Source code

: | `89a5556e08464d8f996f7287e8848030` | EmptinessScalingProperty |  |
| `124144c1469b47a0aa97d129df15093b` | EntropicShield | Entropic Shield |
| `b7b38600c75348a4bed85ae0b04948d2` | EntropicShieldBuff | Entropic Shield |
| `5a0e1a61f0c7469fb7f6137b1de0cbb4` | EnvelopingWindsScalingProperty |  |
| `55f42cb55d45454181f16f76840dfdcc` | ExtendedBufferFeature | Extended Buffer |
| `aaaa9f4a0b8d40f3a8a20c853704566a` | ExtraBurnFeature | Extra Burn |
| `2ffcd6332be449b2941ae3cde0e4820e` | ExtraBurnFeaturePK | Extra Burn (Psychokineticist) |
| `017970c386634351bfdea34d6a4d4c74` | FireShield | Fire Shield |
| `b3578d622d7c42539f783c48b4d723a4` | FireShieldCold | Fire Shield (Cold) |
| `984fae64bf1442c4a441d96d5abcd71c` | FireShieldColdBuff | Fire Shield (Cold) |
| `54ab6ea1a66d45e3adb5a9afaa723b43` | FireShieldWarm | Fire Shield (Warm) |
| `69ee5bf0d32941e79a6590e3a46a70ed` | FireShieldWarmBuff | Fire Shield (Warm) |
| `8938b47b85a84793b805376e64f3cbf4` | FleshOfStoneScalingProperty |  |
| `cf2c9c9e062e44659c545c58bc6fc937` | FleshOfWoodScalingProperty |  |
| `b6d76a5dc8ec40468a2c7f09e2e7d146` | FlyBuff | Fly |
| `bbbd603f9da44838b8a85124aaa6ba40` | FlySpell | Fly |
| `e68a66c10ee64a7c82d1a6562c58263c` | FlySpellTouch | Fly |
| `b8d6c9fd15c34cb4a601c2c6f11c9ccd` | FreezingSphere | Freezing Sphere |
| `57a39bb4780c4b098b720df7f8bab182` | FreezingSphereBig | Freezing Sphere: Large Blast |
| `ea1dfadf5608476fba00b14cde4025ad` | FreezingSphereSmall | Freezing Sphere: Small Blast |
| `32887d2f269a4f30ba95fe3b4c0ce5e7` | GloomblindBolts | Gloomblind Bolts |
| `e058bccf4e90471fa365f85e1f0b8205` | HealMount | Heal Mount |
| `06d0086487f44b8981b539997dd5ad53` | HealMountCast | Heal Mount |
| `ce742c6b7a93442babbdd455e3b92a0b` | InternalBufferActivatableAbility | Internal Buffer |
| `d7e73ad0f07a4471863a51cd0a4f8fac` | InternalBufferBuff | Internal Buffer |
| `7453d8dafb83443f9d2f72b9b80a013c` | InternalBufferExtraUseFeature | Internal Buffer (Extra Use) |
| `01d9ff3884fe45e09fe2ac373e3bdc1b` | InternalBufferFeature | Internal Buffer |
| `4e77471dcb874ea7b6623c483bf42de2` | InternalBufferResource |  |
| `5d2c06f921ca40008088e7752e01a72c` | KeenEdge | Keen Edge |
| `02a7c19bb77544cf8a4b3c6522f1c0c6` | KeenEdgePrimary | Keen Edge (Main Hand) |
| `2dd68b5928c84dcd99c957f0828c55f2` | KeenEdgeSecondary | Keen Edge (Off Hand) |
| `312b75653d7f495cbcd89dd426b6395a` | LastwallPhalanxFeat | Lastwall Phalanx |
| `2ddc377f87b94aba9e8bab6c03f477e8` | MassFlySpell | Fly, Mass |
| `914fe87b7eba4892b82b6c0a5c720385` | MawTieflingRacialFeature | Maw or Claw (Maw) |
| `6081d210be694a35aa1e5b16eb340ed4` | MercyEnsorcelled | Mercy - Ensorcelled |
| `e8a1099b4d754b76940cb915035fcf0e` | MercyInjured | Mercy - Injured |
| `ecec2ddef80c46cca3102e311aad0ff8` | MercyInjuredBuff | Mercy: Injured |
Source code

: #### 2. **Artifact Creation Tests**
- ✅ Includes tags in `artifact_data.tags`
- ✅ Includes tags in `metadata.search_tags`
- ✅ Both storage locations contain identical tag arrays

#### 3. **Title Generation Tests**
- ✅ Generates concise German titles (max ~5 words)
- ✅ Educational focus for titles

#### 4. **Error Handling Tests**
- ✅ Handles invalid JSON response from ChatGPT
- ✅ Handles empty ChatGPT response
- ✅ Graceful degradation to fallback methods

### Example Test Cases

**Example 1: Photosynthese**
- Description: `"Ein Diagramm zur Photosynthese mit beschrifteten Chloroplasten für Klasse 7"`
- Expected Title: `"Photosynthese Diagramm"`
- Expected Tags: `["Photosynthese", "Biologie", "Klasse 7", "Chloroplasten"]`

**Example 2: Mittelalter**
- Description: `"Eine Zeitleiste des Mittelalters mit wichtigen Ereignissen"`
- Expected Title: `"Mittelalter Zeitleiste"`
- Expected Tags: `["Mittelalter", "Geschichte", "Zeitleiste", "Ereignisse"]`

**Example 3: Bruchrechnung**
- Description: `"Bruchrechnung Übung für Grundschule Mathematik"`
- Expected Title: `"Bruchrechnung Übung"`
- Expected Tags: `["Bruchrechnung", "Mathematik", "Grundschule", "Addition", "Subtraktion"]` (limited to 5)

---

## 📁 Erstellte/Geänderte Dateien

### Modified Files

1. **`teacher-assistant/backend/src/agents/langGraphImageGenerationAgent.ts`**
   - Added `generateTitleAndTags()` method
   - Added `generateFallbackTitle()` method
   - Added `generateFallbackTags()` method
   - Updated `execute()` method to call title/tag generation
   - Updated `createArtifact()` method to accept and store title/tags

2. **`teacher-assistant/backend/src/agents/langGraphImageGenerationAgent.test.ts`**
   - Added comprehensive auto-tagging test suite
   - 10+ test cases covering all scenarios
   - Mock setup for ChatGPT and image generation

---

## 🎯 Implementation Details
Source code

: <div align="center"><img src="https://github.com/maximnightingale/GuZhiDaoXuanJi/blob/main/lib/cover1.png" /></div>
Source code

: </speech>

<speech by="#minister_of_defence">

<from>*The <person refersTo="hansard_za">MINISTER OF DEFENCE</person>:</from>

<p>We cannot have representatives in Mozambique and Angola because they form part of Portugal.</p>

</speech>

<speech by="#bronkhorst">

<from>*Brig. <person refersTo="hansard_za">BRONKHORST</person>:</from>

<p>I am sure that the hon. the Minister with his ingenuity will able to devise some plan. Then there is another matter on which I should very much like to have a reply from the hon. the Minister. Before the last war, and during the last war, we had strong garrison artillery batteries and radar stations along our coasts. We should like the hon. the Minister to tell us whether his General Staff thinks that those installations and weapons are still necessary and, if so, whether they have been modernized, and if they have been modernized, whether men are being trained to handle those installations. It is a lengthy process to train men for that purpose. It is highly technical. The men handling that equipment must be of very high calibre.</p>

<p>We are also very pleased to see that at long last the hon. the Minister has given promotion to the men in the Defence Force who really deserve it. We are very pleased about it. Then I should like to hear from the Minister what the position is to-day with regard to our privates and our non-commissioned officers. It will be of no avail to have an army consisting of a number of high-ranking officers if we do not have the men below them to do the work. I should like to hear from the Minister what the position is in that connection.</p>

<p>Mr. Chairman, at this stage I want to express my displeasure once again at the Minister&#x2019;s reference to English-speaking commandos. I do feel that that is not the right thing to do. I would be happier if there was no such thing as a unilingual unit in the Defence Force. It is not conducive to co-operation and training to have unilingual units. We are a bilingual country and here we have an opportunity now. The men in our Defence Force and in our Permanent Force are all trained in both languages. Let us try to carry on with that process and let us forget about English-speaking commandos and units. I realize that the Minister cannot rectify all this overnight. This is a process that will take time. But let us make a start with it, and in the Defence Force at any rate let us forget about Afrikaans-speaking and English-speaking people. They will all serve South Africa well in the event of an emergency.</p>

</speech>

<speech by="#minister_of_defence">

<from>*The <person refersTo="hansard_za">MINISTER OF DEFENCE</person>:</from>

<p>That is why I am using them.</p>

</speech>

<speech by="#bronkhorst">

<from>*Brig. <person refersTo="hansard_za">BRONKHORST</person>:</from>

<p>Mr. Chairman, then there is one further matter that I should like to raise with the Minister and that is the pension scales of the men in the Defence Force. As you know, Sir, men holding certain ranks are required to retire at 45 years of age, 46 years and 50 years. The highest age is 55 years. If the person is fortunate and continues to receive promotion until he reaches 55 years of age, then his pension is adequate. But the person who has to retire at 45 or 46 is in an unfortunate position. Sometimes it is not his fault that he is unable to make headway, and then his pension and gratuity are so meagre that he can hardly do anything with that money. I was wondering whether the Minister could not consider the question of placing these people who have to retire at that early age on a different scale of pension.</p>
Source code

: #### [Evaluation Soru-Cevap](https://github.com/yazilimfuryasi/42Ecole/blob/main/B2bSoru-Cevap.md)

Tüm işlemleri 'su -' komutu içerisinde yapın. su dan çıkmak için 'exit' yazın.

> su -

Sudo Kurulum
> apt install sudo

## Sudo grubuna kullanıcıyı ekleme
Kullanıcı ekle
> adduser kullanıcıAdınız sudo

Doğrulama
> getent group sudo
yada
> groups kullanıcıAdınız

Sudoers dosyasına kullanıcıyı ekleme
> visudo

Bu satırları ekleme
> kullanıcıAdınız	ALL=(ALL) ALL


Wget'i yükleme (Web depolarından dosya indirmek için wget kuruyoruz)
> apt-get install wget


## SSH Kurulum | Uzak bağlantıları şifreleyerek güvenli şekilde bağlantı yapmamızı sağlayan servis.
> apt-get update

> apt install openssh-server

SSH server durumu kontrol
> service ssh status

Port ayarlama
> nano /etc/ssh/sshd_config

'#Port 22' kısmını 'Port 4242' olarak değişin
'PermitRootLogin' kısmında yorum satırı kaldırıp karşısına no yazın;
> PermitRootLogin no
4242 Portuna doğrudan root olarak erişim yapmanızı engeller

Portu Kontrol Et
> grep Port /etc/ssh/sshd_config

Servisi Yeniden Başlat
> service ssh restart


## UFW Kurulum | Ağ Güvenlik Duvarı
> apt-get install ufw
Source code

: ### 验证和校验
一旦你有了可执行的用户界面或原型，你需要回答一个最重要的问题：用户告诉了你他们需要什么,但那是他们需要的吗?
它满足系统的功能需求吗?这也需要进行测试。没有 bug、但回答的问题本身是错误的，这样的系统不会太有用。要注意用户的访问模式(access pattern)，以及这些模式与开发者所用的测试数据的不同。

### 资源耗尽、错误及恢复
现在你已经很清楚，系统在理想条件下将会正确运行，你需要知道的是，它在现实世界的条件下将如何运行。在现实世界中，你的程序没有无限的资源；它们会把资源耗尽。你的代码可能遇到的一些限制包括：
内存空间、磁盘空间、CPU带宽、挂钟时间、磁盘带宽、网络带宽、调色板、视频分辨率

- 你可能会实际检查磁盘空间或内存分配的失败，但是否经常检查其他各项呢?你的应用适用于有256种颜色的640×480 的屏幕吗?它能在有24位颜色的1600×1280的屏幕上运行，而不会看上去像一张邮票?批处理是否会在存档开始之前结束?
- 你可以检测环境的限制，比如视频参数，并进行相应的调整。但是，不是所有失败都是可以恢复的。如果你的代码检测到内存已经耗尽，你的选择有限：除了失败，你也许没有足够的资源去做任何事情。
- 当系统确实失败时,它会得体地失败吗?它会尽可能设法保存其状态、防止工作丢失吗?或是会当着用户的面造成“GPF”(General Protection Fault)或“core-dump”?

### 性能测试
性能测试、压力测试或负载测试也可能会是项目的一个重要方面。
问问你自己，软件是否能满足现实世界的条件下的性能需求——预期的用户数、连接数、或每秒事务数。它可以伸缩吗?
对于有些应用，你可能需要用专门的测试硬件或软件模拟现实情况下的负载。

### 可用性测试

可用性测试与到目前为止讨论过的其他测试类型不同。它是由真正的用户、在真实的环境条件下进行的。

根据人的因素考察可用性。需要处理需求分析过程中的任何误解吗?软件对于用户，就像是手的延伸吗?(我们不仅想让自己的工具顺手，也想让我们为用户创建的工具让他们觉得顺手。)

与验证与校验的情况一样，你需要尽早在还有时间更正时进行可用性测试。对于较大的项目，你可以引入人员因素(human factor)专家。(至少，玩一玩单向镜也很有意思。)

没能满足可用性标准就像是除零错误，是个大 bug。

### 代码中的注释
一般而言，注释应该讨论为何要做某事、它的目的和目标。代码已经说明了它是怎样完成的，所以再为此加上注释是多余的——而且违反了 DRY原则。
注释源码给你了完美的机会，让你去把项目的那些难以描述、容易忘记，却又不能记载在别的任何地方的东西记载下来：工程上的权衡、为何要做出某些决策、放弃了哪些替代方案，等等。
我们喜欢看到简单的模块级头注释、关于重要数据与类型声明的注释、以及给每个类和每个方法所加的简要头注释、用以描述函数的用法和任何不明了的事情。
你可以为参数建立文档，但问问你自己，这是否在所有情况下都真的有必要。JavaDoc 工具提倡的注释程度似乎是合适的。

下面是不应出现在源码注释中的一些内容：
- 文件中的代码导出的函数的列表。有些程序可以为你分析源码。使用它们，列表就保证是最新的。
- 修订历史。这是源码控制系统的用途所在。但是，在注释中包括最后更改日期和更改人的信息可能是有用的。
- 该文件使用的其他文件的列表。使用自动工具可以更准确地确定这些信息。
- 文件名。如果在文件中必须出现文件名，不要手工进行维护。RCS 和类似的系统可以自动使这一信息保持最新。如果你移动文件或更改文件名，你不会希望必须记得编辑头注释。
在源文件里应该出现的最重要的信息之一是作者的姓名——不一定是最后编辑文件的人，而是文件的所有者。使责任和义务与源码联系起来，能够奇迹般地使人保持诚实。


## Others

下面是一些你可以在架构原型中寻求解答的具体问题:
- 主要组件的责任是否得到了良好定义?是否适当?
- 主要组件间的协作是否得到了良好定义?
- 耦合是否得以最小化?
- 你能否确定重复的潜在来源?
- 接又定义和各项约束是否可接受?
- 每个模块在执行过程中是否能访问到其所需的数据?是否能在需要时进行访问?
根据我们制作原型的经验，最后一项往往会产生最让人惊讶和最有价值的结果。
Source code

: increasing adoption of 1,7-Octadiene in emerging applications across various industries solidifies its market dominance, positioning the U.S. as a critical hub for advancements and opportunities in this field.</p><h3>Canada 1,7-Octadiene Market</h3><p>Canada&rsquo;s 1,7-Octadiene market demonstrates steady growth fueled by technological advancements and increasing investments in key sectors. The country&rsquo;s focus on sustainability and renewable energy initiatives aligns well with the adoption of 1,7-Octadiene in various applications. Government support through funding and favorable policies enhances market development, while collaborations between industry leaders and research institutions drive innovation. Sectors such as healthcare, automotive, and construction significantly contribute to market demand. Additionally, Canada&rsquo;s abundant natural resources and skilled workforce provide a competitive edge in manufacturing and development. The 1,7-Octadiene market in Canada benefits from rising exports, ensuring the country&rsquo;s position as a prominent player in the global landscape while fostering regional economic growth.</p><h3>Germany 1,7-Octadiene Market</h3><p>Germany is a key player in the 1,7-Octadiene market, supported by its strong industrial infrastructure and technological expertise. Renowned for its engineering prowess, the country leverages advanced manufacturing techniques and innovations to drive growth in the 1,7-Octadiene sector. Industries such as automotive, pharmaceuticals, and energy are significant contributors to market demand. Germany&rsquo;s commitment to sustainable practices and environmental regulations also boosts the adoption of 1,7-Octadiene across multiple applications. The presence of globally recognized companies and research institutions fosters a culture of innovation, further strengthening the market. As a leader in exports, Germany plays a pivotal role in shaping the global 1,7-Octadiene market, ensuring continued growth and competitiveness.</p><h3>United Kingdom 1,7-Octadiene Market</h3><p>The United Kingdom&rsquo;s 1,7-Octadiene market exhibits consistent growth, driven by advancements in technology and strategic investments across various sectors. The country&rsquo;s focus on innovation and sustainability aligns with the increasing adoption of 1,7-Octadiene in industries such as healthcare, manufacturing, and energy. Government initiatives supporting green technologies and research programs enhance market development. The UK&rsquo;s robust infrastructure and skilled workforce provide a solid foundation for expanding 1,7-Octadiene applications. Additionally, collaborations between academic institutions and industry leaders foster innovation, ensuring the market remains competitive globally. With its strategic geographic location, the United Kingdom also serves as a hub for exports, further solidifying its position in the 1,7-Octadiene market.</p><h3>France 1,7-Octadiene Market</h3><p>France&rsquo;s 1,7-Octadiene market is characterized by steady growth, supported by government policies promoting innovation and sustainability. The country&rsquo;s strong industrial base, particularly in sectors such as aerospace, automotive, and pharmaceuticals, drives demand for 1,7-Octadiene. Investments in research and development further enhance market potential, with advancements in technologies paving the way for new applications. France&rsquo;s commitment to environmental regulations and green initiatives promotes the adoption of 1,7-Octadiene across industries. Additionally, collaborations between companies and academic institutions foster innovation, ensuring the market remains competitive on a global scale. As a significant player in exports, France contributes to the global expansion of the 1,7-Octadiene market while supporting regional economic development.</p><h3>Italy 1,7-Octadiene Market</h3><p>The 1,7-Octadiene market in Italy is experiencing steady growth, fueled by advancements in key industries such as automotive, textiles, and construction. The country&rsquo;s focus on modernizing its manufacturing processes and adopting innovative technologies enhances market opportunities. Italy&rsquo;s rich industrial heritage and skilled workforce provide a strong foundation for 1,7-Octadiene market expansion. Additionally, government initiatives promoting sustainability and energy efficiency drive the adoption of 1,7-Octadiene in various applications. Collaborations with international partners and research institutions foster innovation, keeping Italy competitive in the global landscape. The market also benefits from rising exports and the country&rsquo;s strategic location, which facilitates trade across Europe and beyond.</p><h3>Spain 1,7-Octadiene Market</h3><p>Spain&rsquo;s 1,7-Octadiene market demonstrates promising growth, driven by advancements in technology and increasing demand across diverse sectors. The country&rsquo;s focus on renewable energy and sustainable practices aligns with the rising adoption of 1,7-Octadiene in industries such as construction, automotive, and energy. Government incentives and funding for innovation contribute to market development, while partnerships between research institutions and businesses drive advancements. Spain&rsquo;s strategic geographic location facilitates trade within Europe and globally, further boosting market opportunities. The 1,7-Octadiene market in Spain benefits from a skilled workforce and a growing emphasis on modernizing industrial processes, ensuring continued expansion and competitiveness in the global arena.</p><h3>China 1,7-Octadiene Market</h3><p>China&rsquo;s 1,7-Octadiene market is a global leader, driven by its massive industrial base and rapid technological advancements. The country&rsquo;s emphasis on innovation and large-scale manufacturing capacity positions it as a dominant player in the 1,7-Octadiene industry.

☆ ☆ ☆

Please copy the entries above from the line containing "与验证与校验的情况一样，你需" through the line containing "没能满足可用性标准就像是除零错误，是个大 bug。", with every character unchanged.

*Completed exercise*:
与验证与校验的情况一样，你需要尽早在还有时间更正时进行可用性测试。对于较大的项目，你可以引入人员因素(human factor)专家。(至少，玩一玩单向镜也很有意思。)

没能满足可用性标准就像是除零错误，是个大 bug。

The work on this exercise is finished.